- _Written task_
Look through the records below, and whenever a line contains "pohon", copy it.

== The input ==

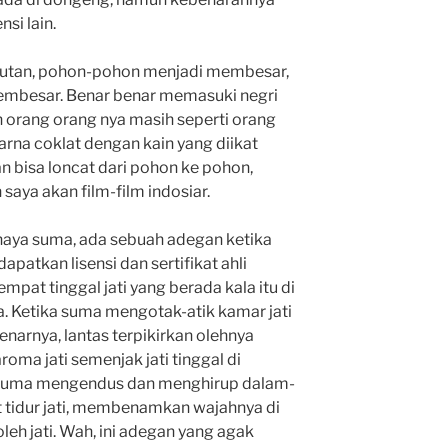
si lain.
hutan, pohon-pohon menjadi membesar,
embesar. Benar benar memasuki negri
n orang orang nya masih seperti orang
na coklat dengan kain yang diikat
n bisa loncat dari pohon ke pohon,
saya akan film-film indosiar.
anaya suma, ada sebuah adegan ketika
apatkan lisensi dan sertifikat ahli
at tinggal jati yang berada kala itu di
. Ketika suma mengotak-atik kamar jati
enarnya, lantas terpikirkan olehnya
ma jati semenjak jati tinggal di
h suma mengendus dan menghirup dalam-
 tidur jati, membenamkan wajahnya di
leh jati. Wah, ini adegan yang agak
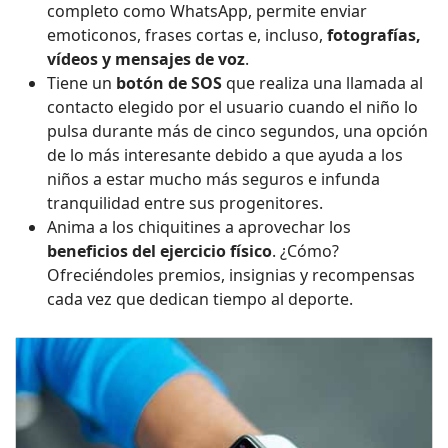
completo como WhatsApp, permite enviar
emoticonos, frases cortas e, incluso,
fotografías,
vídeos y mensajes de voz
.
Tiene un
botón de SOS
que realiza una llamada al
contacto elegido por el usuario cuando el niño lo
pulsa durante más de cinco segundos, una opción
de lo más interesante debido a que ayuda a los
niños a estar mucho más seguros e infunda
tranquilidad entre sus progenitores.
Anima a
los chiquitines a aprovechar los
beneficios del ejercicio físico
. ¿Cómo?
Ofreciéndoles premios, insignias y recompensas
cada vez que dedican tiempo al deporte.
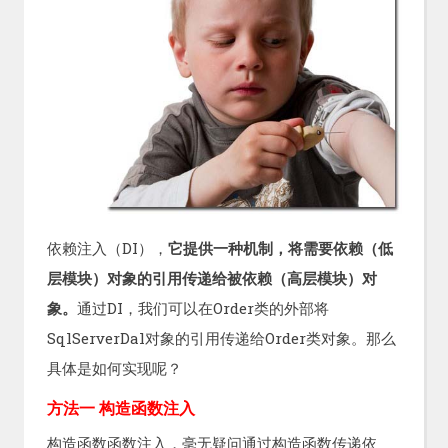
依赖注入（DI），
它提供一种机制，将需要依赖（低
层模块）对象的引用传递给被依赖（高层模块）对
象。
通过DI，我们可以在Order类的外部将
SqlServerDal对象的引用传递给Order类对象。那么
具体是如何实现呢？
方法一 构造函数注入
构造函数函数注入，毫无疑问通过构造函数传递依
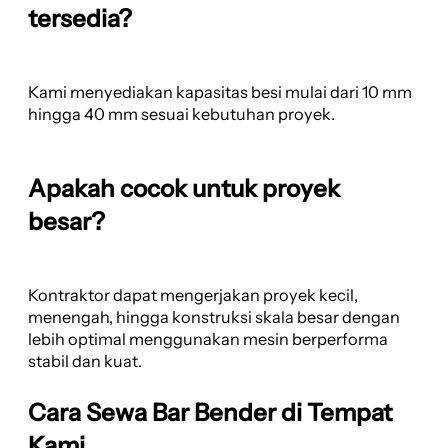
tersedia?
Kami menyediakan kapasitas besi mulai dari 10 mm
hingga 40 mm sesuai kebutuhan proyek.
Apakah cocok untuk proyek
besar?
Kontraktor dapat mengerjakan proyek kecil,
menengah, hingga konstruksi skala besar dengan
lebih optimal menggunakan mesin berperforma
stabil dan kuat.
Cara Sewa Bar Bender di Tempat
Kami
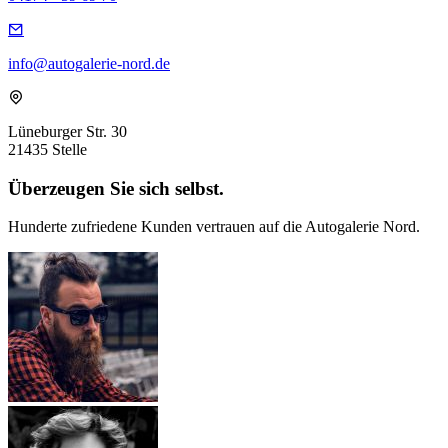
info@autogalerie-nord.de
Lüneburger Str. 30
21435 Stelle
Überzeugen Sie sich selbst.
Hunderte zufriedene Kunden vertrauen auf die Autogalerie Nord.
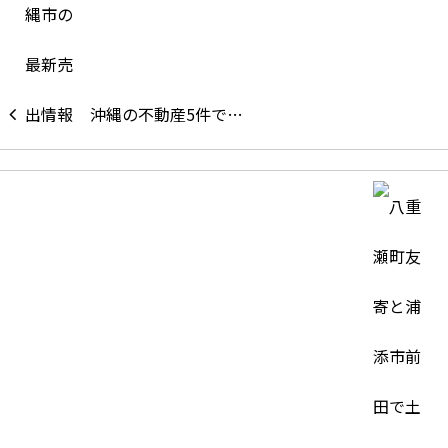
沖縄の不動産5件で…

===

- _Task output_
hutan, pohon-pohon menjadi membesar,
n bisa loncat dari pohon ke pohon,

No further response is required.